# True Edge Transfers



## Dust19 (Mar 21, 2010)

Hello,
Does anyone know how Trimark Sportswear does their new True edge transfers? 
I would love to be able to do this. 
It apparently looks and feels like soft hand screen print but is digitally printed.

Thanks in advance for any info.


----------



## Guylaine (Sep 23, 2008)

Hello, I am wondering the same question. I tried some paper form stahls and it did not work. I am interesting of finding our more about true edge transfer and also the infusion method from Trimark.
If someone knows about those two process please contact me or write a bit about it. Thanks in advancde
GV


----------



## freebird1963 (Jan 21, 2007)

Part 2 of 4: The Explanation of True Edge Transfer

https://www.linkedin.com/today/post...-2-of-4-the-explanation-of-true-edge-transfer


----------



## Guylaine (Sep 23, 2008)

Thank you very much for the link. I have checked it. I am searching to do such kind of transfer but as per yet I have not found anything like it. Do you know where I shall get more information. We buy from trimark but when I have small quantity I would like to be able to print it myself.
Thank you in advance
GV


----------



## shawnmarko (Dec 11, 2013)

Looks like a standard screen print transfer we all have been doing for years... just re-branding the name with a lot of smoke and mirrors...


----------



## Rockford (Jan 18, 2010)

I know this is an old thread but i have yet to hear of any real explanation for true edge transfers. definitely not plastisol transfers. Wonder if they are litho transfers?? Would really like to know.


----------



## ChillaxTees (Sep 12, 2015)

I am not sure how standard screen print transfer are made but I assume its multiple screens creating the image as I thought this edge transfer sounded like it was printed... Again I am unsure of how standard screen print transfers are made. but this edge transfer look s cool. 

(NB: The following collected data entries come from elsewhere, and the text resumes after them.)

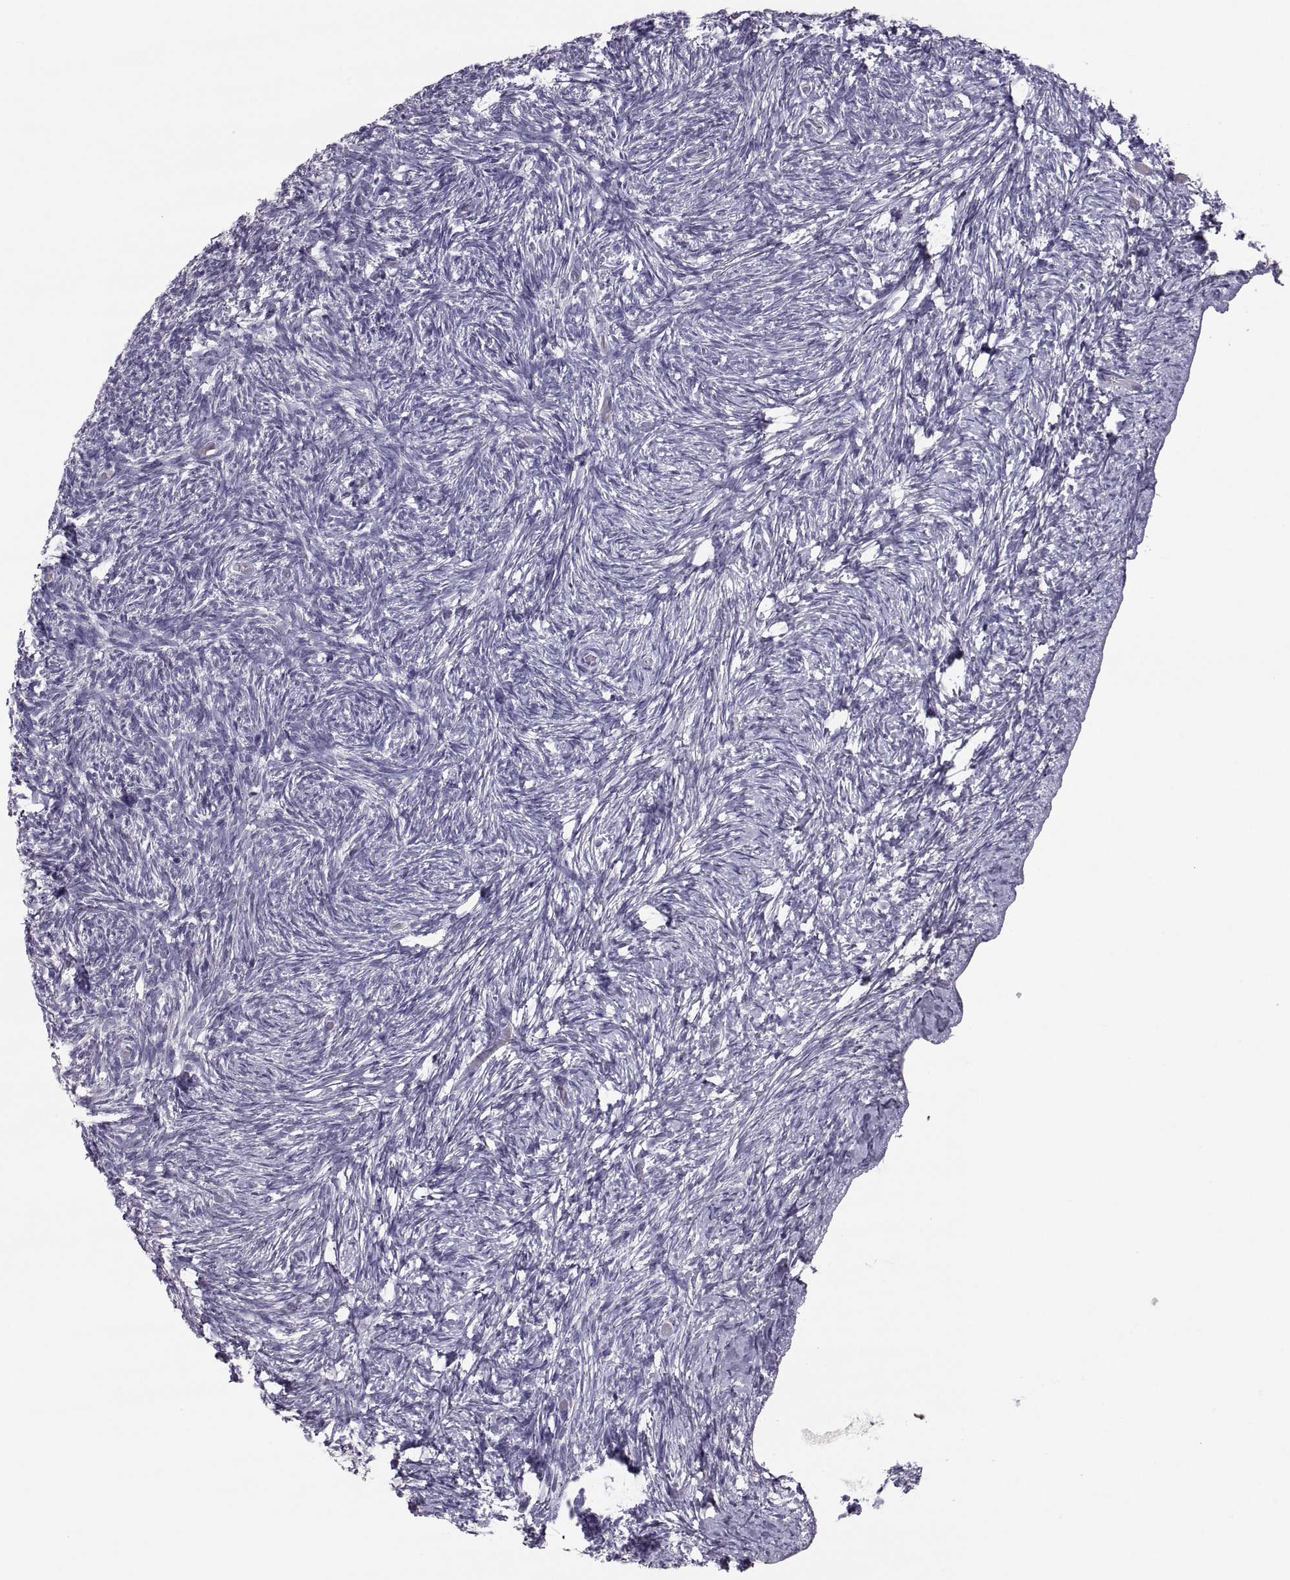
{"staining": {"intensity": "negative", "quantity": "none", "location": "none"}, "tissue": "ovary", "cell_type": "Ovarian stroma cells", "image_type": "normal", "snomed": [{"axis": "morphology", "description": "Normal tissue, NOS"}, {"axis": "topography", "description": "Ovary"}], "caption": "A histopathology image of human ovary is negative for staining in ovarian stroma cells. (Stains: DAB (3,3'-diaminobenzidine) IHC with hematoxylin counter stain, Microscopy: brightfield microscopy at high magnification).", "gene": "IGSF1", "patient": {"sex": "female", "age": 39}}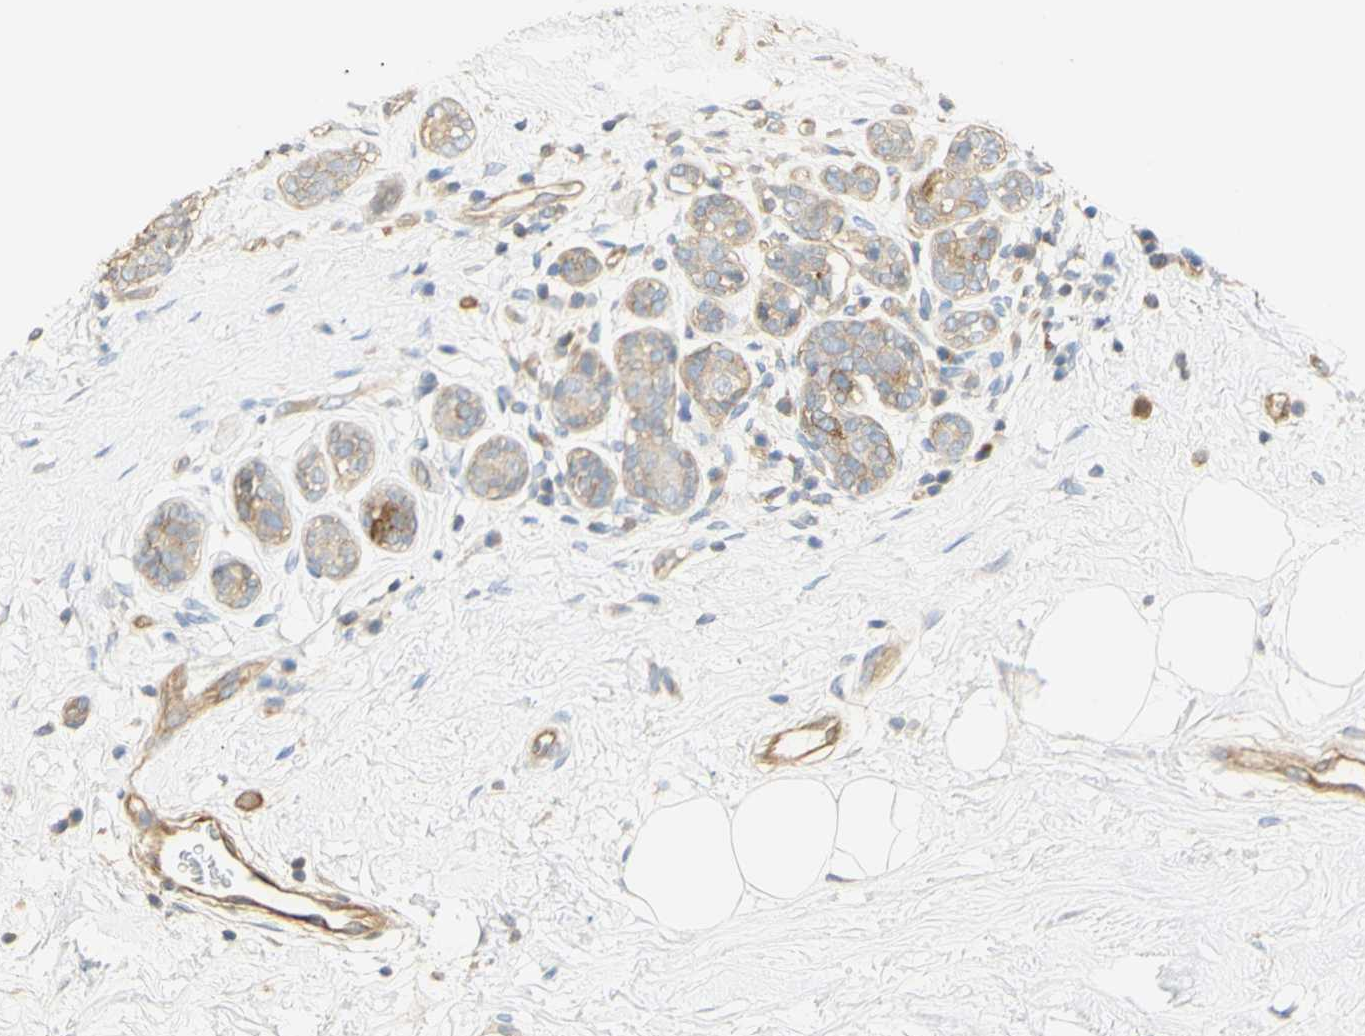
{"staining": {"intensity": "negative", "quantity": "none", "location": "none"}, "tissue": "breast cancer", "cell_type": "Tumor cells", "image_type": "cancer", "snomed": [{"axis": "morphology", "description": "Normal tissue, NOS"}, {"axis": "morphology", "description": "Duct carcinoma"}, {"axis": "topography", "description": "Breast"}], "caption": "IHC image of breast cancer stained for a protein (brown), which displays no staining in tumor cells.", "gene": "KCNE4", "patient": {"sex": "female", "age": 39}}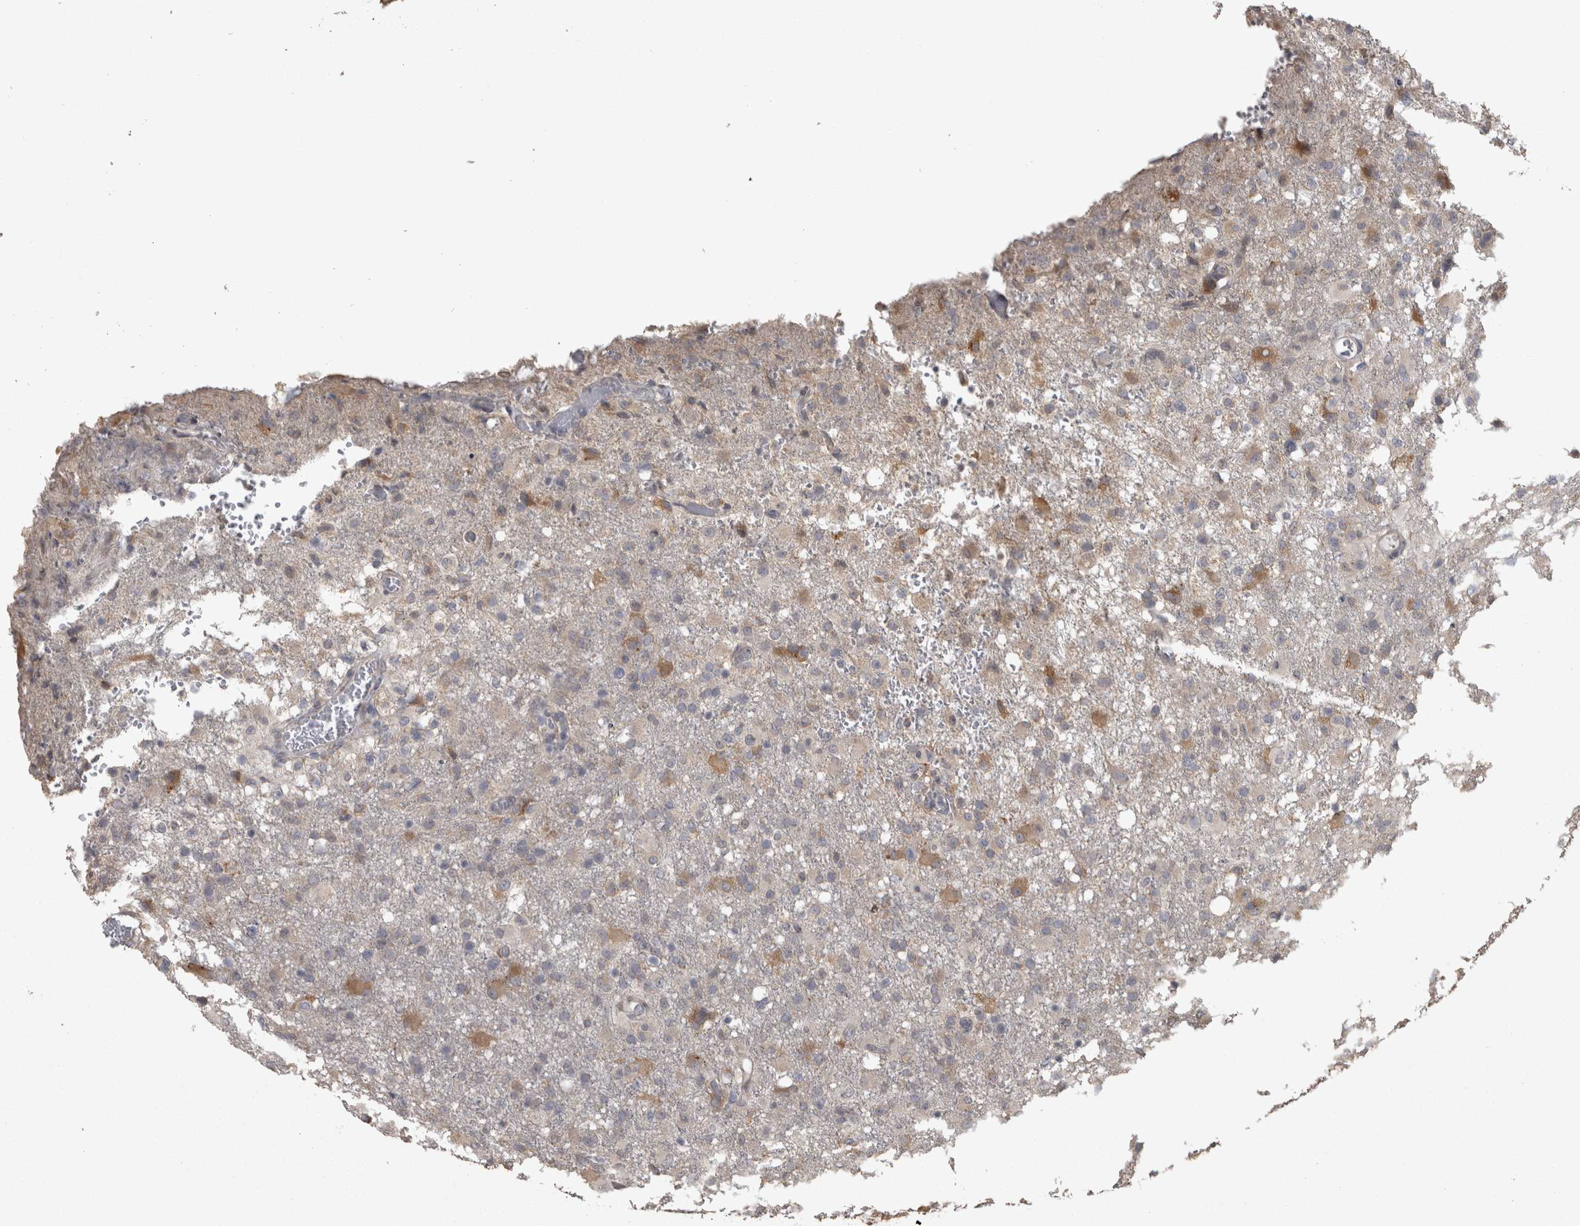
{"staining": {"intensity": "weak", "quantity": "<25%", "location": "cytoplasmic/membranous"}, "tissue": "glioma", "cell_type": "Tumor cells", "image_type": "cancer", "snomed": [{"axis": "morphology", "description": "Glioma, malignant, High grade"}, {"axis": "topography", "description": "Brain"}], "caption": "High-grade glioma (malignant) was stained to show a protein in brown. There is no significant staining in tumor cells. The staining was performed using DAB (3,3'-diaminobenzidine) to visualize the protein expression in brown, while the nuclei were stained in blue with hematoxylin (Magnification: 20x).", "gene": "RAB29", "patient": {"sex": "female", "age": 57}}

Cant wait to do some research on it


----------



## roadrunner197069 (Nov 22, 2015)

True edge transfers are made with oki data white toner led printers. I just bought one it will be here tomorrow.


----------



## Rockford (Jan 18, 2010)

Are you using Forever transfer paper with that printer? if so, Im not sure that's what True Edge transfers are. If you have ever seen a sample of a True edge transfer, they have a much softer, flexible feel than any laser or led transfer Ive ever seen.


----------



## roadrunner197069 (Nov 22, 2015)

Im not sure which paper they are using but it is definitely laser printed. Maybe the wow paper. And probably made with a rip for a better hand.


----------



## Rockford (Jan 18, 2010)

You could be right however I though all those rip programs really do is create tiny perforations in the transfer but the substrate doesnt really change. These True Edge things have very fine text and an almost rubbery feel. Ive been hounding my reps about it for several months and an unnamed Stahls/TransferExpress rep at the recent Atlanta show suggested it sounds an awful lot like a Litho transfer which would explain the 4 color process and expensive setup fees Trimark asks for. Litho requires that the under base and adhesive is screen printed on. If this is correct then its really not a digital process at all.


----------



## ArferMo (Jul 18, 2010)

WoW adhesive paper is screen printed ;-)


----------



## bbuffkin08 (Dec 19, 2011)

I went to the website but couldn't figure out how to get pricing on the true edge....does anyone have pricing?


Rockford said:


> Are you using Forever transfer paper with that printer? if so, Im not sure that's what True Edge transfers are. If you have ever seen a sample of a True edge transfer, they have a much softer, flexible feel than any laser or led transfer Ive ever seen.


----------



## Rockford (Jan 18, 2010)

if you log in with your vendor code each product shows the decorated running charge. However on the product page it says decoration can not be ordered online. You have email them a PO with your decoration options and artwork. Thats when they hit you with the setup fee. If you have a wholesale account with them your rep would supply you with a decoration price list.


----------